3.4.4 Garden Income and the Household

Who in the household controls the income received from marketing garden produce depends upon who grew it, who sold it, and their sex, age, and relationship to other household members.

In the Yatenga area of Burkina Faso, Mossi men and women garden separately on land belonging to their clans. A portion of their produce must be contributed to the family, but the rest can be sold by the gardener. Both men and women prefer not to ask their spouses for help in the garden, since they would then have to share the income. Instead they pay younger siblings (brothers or sisters) or other children.55

Among the Dogon of Mali, market gardening of onions is done mainly by men.56 Even 14-year-old boys are given garden space to grow a crop of onions for market. Women, however, are not included in the distribution of resources like land for onion gardening, and often they do not enjoy any benefits as a result of income earned by male members of their household from selling onions.

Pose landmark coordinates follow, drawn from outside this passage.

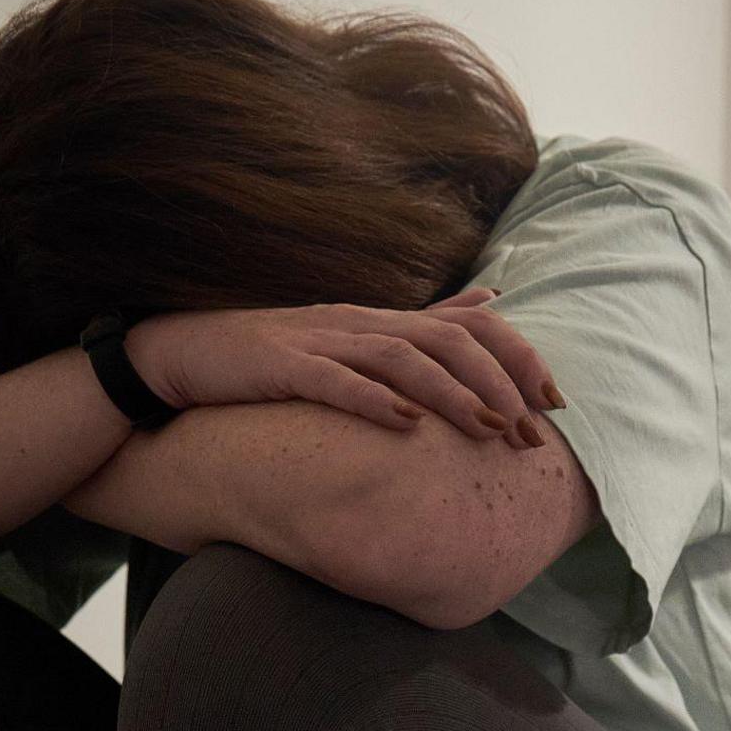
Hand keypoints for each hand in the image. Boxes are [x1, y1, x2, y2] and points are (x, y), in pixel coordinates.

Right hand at [126, 286, 565, 449]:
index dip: (518, 357)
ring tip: (490, 430)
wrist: (176, 356)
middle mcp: (359, 323)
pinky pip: (334, 382)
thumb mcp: (355, 340)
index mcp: (380, 320)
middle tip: (531, 433)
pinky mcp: (280, 366)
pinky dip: (374, 402)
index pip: (469, 326)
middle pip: (447, 341)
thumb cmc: (269, 359)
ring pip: (401, 359)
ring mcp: (319, 340)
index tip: (555, 402)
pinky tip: (408, 427)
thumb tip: (491, 297)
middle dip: (498, 385)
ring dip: (452, 395)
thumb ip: (422, 322)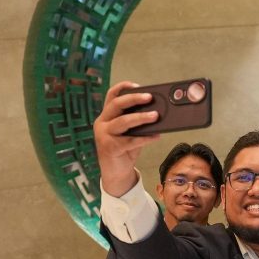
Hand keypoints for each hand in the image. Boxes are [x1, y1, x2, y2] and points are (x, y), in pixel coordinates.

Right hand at [93, 81, 161, 196]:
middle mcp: (102, 123)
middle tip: (149, 97)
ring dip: (141, 118)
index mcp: (106, 116)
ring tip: (156, 116)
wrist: (115, 172)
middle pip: (117, 105)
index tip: (137, 85)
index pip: (112, 96)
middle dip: (134, 99)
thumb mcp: (131, 132)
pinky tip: (156, 136)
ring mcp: (104, 135)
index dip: (123, 88)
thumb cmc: (125, 149)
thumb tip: (157, 112)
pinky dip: (145, 138)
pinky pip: (130, 141)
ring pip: (123, 122)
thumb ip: (138, 123)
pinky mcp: (110, 148)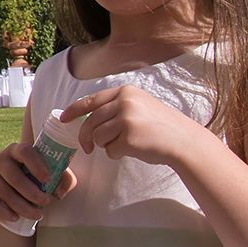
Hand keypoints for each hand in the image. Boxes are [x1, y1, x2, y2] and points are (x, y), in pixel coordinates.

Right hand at [0, 140, 73, 228]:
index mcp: (17, 150)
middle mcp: (0, 159)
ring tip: (37, 215)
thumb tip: (58, 193)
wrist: (13, 189)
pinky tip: (15, 217)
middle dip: (32, 193)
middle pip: (14, 176)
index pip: (24, 151)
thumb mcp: (52, 175)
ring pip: (4, 192)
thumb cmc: (36, 178)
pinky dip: (2, 211)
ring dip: (22, 206)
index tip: (48, 180)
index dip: (36, 165)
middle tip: (46, 202)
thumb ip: (63, 179)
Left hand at [62, 84, 211, 168]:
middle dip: (85, 138)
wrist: (184, 141)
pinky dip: (117, 154)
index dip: (73, 110)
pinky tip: (133, 150)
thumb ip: (117, 107)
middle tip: (87, 149)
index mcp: (125, 92)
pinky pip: (110, 150)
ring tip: (125, 145)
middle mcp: (124, 102)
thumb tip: (88, 118)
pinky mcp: (128, 137)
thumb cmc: (161, 127)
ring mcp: (126, 118)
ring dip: (106, 146)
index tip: (63, 119)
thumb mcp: (140, 106)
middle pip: (90, 122)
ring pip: (98, 137)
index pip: (91, 100)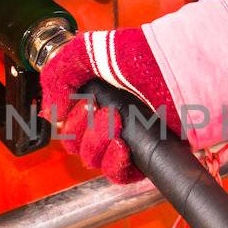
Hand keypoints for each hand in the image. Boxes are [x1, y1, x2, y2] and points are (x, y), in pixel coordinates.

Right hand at [40, 28, 179, 182]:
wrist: (178, 72)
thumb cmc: (141, 57)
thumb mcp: (88, 52)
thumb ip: (58, 75)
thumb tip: (50, 111)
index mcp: (96, 98)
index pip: (68, 125)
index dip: (69, 120)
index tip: (82, 104)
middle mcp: (111, 119)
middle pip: (77, 145)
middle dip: (83, 131)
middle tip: (103, 113)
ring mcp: (128, 140)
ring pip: (93, 160)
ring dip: (97, 145)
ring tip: (115, 125)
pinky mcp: (145, 157)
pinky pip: (118, 175)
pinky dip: (114, 164)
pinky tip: (121, 147)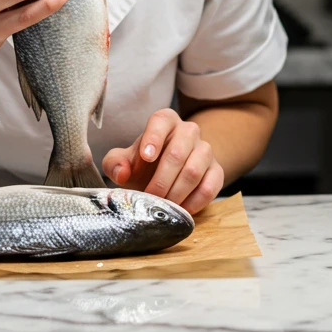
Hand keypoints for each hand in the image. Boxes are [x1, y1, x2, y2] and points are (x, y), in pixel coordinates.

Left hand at [101, 109, 223, 214]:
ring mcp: (205, 150)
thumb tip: (122, 173)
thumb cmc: (143, 166)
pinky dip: (194, 202)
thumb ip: (115, 164)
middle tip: (151, 196)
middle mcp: (188, 131)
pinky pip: (210, 186)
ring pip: (194, 170)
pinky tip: (181, 210)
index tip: (145, 157)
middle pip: (177, 152)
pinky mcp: (216, 171)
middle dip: (161, 179)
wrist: (167, 176)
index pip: (161, 121)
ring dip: (176, 193)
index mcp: (165, 121)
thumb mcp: (123, 162)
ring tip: (164, 205)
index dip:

Peulh and Toucouler women in Mauritania must provide the sauces that are an essential part of the meal, as well as tea, sugar, housewares, soap, clothing, jewelry, and their daughter’s dowries.57 Clothing, jewelry, and dowries are indicators of these women’s social status and thus affect their position and voice in the community. Since the drought in the early 1970s, irrigated gardens have become more and more important for these women as a source of income for purchasing such goods.58

In contrast, married women in lower Egypt live with their husband’s family, and the mother-in-law has complete authority over her daughter-in-law.59 Especially in the early years of marriage, the mother-in-law controls all income earned by her daughter-in-law, including that earned from selling garden produce, eggs, and dairy products. Whatever money the daughter-in-law receives, if any, comes from her husband who is allowed to keep only a portion of his own income. All other earnings are given to the husband’s parents who run the household.

As the household changes through time, its need for income may also change. When the children grow up and are married, money will no longer be needed for school fees or dowries. Different needs will arise and the responsibility for providing the household with income may also shift, for example, from the older generation to the younger one.